In the data below, find the line containing "not fix things.", then set down that line and every later line up to and including the line containing "in a container.", exactly.
Start of Data listing
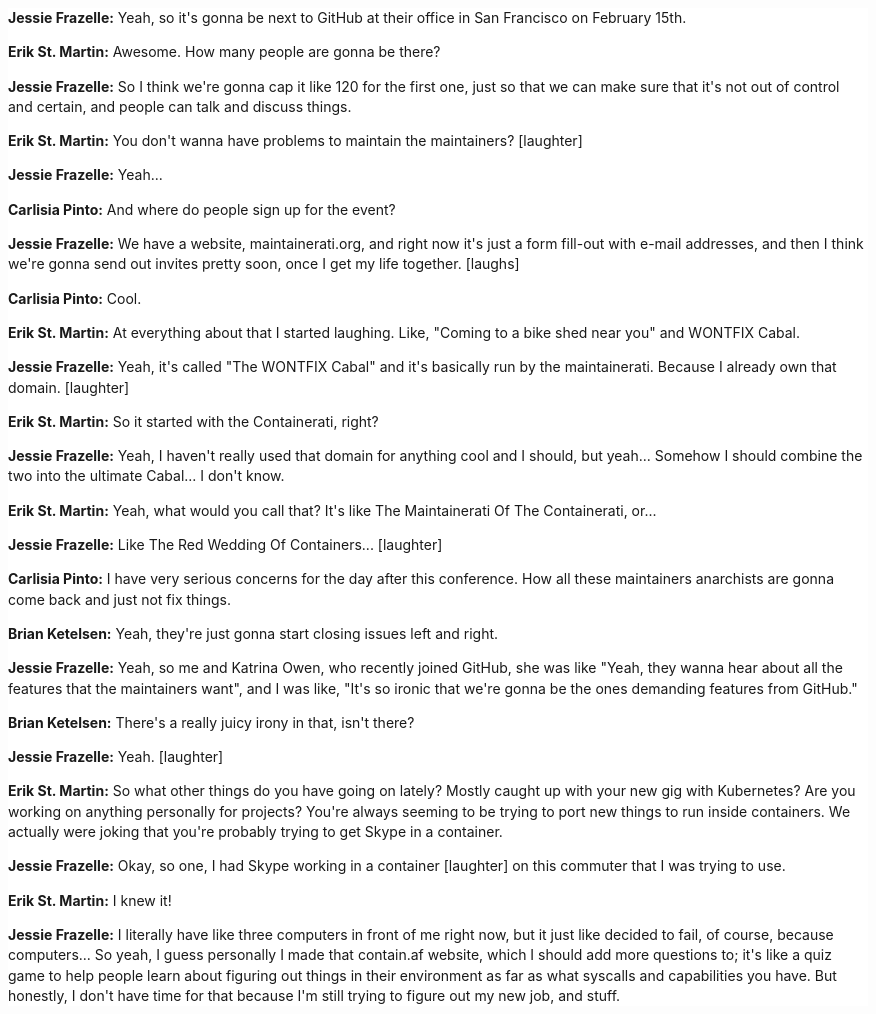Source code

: **Jessie Frazelle:** Yeah, so it's gonna be next to GitHub at their office in San Francisco on February 15th.

**Erik St. Martin:** Awesome. How many people are gonna be there?

**Jessie Frazelle:** So I think we're gonna cap it like 120 for the first one, just so that we can make sure that it's not out of control and certain, and people can talk and discuss things.

**Erik St. Martin:** You don't wanna have problems to maintain the maintainers? \[laughter\]

**Jessie Frazelle:** Yeah...

**Carlisia Pinto:** And where do people sign up for the event?

**Jessie Frazelle:** We have a website, maintainerati.org, and right now it's just a form fill-out with e-mail addresses, and then I think we're gonna send out invites pretty soon, once I get my life together. \[laughs\]

**Carlisia Pinto:** Cool.

**Erik St. Martin:** At everything about that I started laughing. Like, "Coming to a bike shed near you" and WONTFIX Cabal.

**Jessie Frazelle:** Yeah, it's called "The WONTFIX Cabal" and it's basically run by the maintainerati. Because I already own that domain. \[laughter\]

**Erik St. Martin:** So it started with the Containerati, right?

**Jessie Frazelle:** Yeah, I haven't really used that domain for anything cool and I should, but yeah... Somehow I should combine the two into the ultimate Cabal... I don't know.

**Erik St. Martin:** Yeah, what would you call that? It's like The Maintainerati Of The Containerati, or...

**Jessie Frazelle:** Like The Red Wedding Of Containers... \[laughter\]

**Carlisia Pinto:** I have very serious concerns for the day after this conference. How all these maintainers anarchists are gonna come back and just not fix things.

**Brian Ketelsen:** Yeah, they're just gonna start closing issues left and right.

**Jessie Frazelle:** Yeah, so me and Katrina Owen, who recently joined GitHub, she was like "Yeah, they wanna hear about all the features that the maintainers want", and I was like, "It's so ironic that we're gonna be the ones demanding features from GitHub."

**Brian Ketelsen:** There's a really juicy irony in that, isn't there?

**Jessie Frazelle:** Yeah. \[laughter\]

**Erik St. Martin:** So what other things do you have going on lately? Mostly caught up with your new gig with Kubernetes? Are you working on anything personally for projects? You're always seeming to be trying to port new things to run inside containers. We actually were joking that you're probably trying to get Skype in a container.

**Jessie Frazelle:** Okay, so one, I had Skype working in a container \[laughter\] on this commuter that I was trying to use.

**Erik St. Martin:** I knew it!

**Jessie Frazelle:** I literally have like three computers in front of me right now, but it just like decided to fail, of course, because computers... So yeah, I guess personally I made that contain.af website, which I should add more questions to; it's like a quiz game to help people learn about figuring out things in their environment as far as what syscalls and capabilities you have. But honestly, I don't have time for that because I'm still trying to figure out my new job, and stuff.
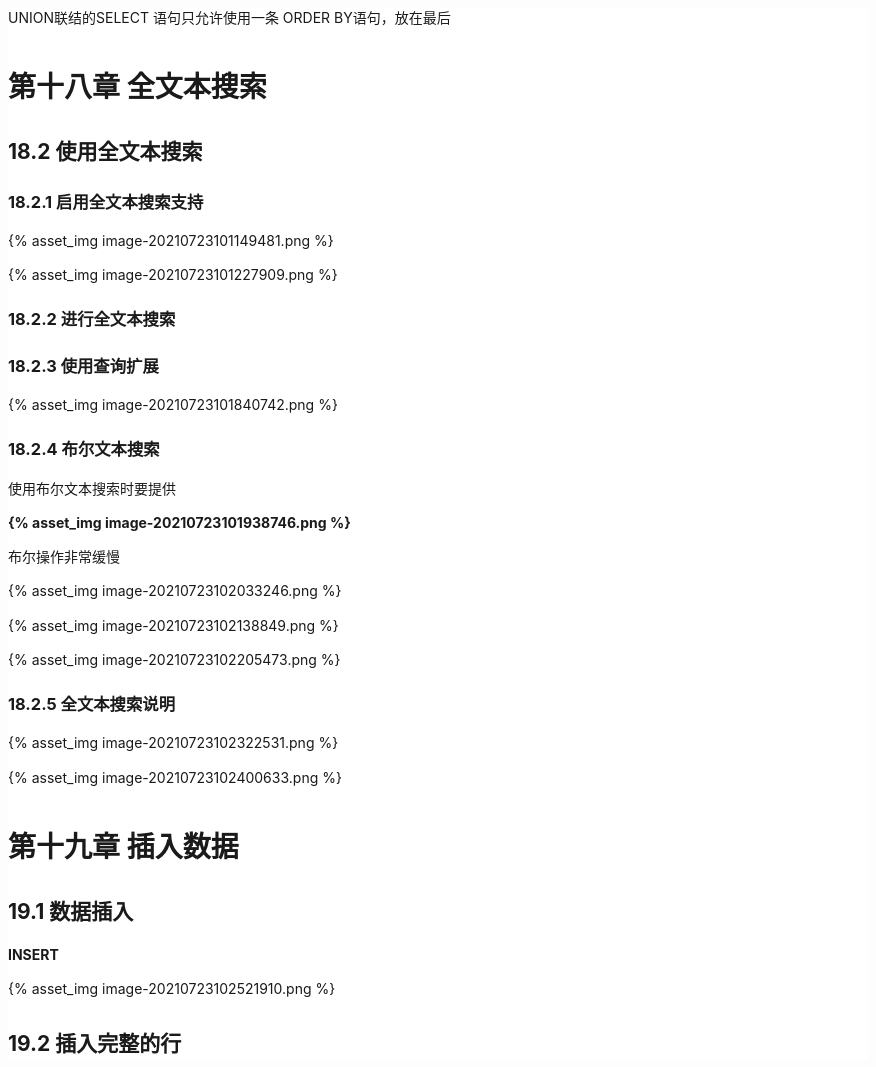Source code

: UNION联结的SELECT 语句只允许使用一条 ORDER BY语句，放在最后



# 第十八章 全文本搜索

## 18.2 使用全文本搜索

### 18.2.1 启用全文本搜索支持

{% asset_img image-20210723101149481.png %}

{% asset_img image-20210723101227909.png %}

### 18.2.2 进行全文本搜索

### 18.2.3 使用查询扩展

{% asset_img image-20210723101840742.png %}

### 18.2.4 布尔文本搜索

使用布尔文本搜索时要提供

**{% asset_img image-20210723101938746.png %}**

布尔操作非常缓慢

{% asset_img image-20210723102033246.png %}

{% asset_img image-20210723102138849.png %}

{% asset_img image-20210723102205473.png %}

### 18.2.5 全文本搜索说明

{% asset_img image-20210723102322531.png %}

{% asset_img image-20210723102400633.png %}





# 第十九章 插入数据

## 19.1 数据插入

**INSERT**

{% asset_img image-20210723102521910.png %}



## 19.2 插入完整的行

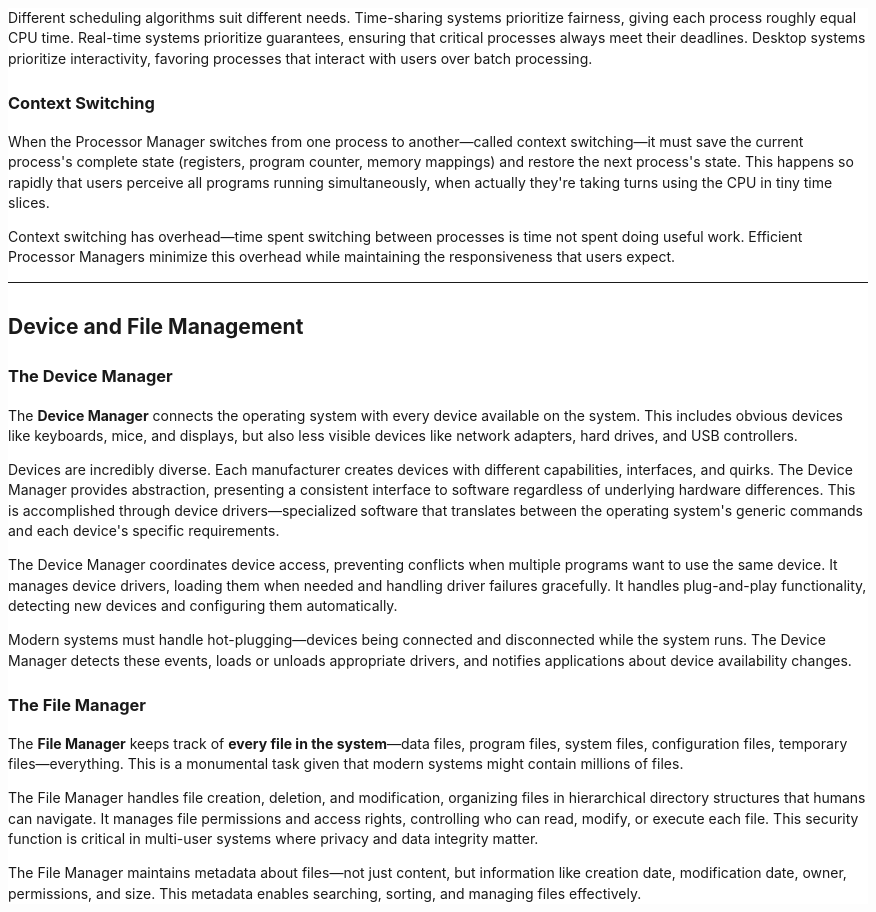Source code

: Different scheduling algorithms suit different needs. Time-sharing systems prioritize fairness, giving each process roughly equal CPU time. Real-time systems prioritize guarantees, ensuring that critical processes always meet their deadlines. Desktop systems prioritize interactivity, favoring processes that interact with users over batch processing.

### Context Switching

When the Processor Manager switches from one process to another—called context switching—it must save the current process's complete state (registers, program counter, memory mappings) and restore the next process's state. This happens so rapidly that users perceive all programs running simultaneously, when actually they're taking turns using the CPU in tiny time slices.

Context switching has overhead—time spent switching between processes is time not spent doing useful work. Efficient Processor Managers minimize this overhead while maintaining the responsiveness that users expect.

---

## Device and File Management

### The Device Manager

The **Device Manager** connects the operating system with every device available on the system. This includes obvious devices like keyboards, mice, and displays, but also less visible devices like network adapters, hard drives, and USB controllers.

Devices are incredibly diverse. Each manufacturer creates devices with different capabilities, interfaces, and quirks. The Device Manager provides abstraction, presenting a consistent interface to software regardless of underlying hardware differences. This is accomplished through device drivers—specialized software that translates between the operating system's generic commands and each device's specific requirements.

The Device Manager coordinates device access, preventing conflicts when multiple programs want to use the same device. It manages device drivers, loading them when needed and handling driver failures gracefully. It handles plug-and-play functionality, detecting new devices and configuring them automatically.

Modern systems must handle hot-plugging—devices being connected and disconnected while the system runs. The Device Manager detects these events, loads or unloads appropriate drivers, and notifies applications about device availability changes.

### The File Manager

The **File Manager** keeps track of **every file in the system**—data files, program files, system files, configuration files, temporary files—everything. This is a monumental task given that modern systems might contain millions of files.

The File Manager handles file creation, deletion, and modification, organizing files in hierarchical directory structures that humans can navigate. It manages file permissions and access rights, controlling who can read, modify, or execute each file. This security function is critical in multi-user systems where privacy and data integrity matter.

The File Manager maintains metadata about files—not just content, but information like creation date, modification date, owner, permissions, and size. This metadata enables searching, sorting, and managing files effectively.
End of Data listing
| Response box |
**Carlisia Pinto:** I have very serious concerns for the day after this conference. How all these maintainers anarchists are gonna come back and just not fix things.

**Brian Ketelsen:** Yeah, they're just gonna start closing issues left and right.

**Jessie Frazelle:** Yeah, so me and Katrina Owen, who recently joined GitHub, she was like "Yeah, they wanna hear about all the features that the maintainers want", and I was like, "It's so ironic that we're gonna be the ones demanding features from GitHub."

**Brian Ketelsen:** There's a really juicy irony in that, isn't there?

**Jessie Frazelle:** Yeah. \[laughter\]

**Erik St. Martin:** So what other things do you have going on lately? Mostly caught up with your new gig with Kubernetes? Are you working on anything personally for projects? You're always seeming to be trying to port new things to run inside containers. We actually were joking that you're probably trying to get Skype in a container.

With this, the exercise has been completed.